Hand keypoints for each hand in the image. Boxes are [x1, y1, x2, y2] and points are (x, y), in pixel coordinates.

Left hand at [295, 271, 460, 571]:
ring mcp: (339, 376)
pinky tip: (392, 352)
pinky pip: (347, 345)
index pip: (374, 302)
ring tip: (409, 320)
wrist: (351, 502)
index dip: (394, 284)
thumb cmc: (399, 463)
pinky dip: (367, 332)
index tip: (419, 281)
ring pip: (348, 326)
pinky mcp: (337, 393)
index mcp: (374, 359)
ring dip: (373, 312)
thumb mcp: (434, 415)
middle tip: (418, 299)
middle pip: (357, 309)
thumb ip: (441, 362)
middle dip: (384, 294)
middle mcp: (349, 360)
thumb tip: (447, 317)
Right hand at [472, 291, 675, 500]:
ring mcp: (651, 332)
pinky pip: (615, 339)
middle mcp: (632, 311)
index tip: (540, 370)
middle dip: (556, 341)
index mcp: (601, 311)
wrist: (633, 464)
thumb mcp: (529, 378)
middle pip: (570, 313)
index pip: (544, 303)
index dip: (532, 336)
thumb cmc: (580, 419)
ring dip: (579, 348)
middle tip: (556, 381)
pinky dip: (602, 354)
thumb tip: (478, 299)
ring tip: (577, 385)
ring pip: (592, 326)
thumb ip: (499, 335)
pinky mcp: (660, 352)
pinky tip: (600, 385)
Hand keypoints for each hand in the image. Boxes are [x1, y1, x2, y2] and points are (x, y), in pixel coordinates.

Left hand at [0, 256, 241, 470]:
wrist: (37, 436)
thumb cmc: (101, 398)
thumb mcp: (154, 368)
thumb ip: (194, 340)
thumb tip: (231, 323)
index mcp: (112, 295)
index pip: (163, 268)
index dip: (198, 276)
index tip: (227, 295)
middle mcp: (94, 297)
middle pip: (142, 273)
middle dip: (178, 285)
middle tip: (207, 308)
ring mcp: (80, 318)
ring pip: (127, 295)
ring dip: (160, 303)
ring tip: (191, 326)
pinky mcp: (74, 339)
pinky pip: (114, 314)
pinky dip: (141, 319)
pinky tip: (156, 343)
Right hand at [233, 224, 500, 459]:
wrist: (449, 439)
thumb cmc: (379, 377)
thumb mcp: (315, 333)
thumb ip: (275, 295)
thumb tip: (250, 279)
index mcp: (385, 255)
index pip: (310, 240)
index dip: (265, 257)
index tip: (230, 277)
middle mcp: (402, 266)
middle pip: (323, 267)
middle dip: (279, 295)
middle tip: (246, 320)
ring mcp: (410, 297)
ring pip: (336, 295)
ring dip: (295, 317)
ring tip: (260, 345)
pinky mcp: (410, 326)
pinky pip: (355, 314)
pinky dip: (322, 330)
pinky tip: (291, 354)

________________________

*The problem*. Only one part of the material above is to be transcribed, namely the lines starting with the line that has "middle mcp: (632, 311)" and going on through the line that has "ring mcp: (80, 318)", exactly as they stand.

*Response area*.
middle mcp: (632, 311)
index tip: (540, 370)
middle dip: (556, 341)
index mcp: (601, 311)
wrist: (633, 464)
thumb mcp: (529, 378)
middle pip: (570, 313)
index pip: (544, 303)
index dip: (532, 336)
thumb cmc: (580, 419)
ring dip: (579, 348)
middle tip: (556, 381)
pinky dip: (602, 354)
thumb tip: (478, 299)
ring tip: (577, 385)
ring pip: (592, 326)
thumb ip: (499, 335)
pinky mcp: (660, 352)
pinky tip: (600, 385)
Hand keypoints for each hand in the image. Boxes are [x1, y1, x2, y2] and points are (x, y), in pixel coordinates.

Left hand at [0, 256, 241, 470]:
wrist: (37, 436)
thumb cmc: (101, 398)
thumb mcp: (154, 368)
thumb ip: (194, 340)
thumb tip: (231, 323)
index mcp: (112, 295)
index pip: (163, 268)
index dip: (198, 276)
index tip: (227, 295)
middle mcp: (94, 297)
middle pip: (142, 273)
middle dip: (178, 285)
middle tip: (207, 308)
ring mcp: (80, 318)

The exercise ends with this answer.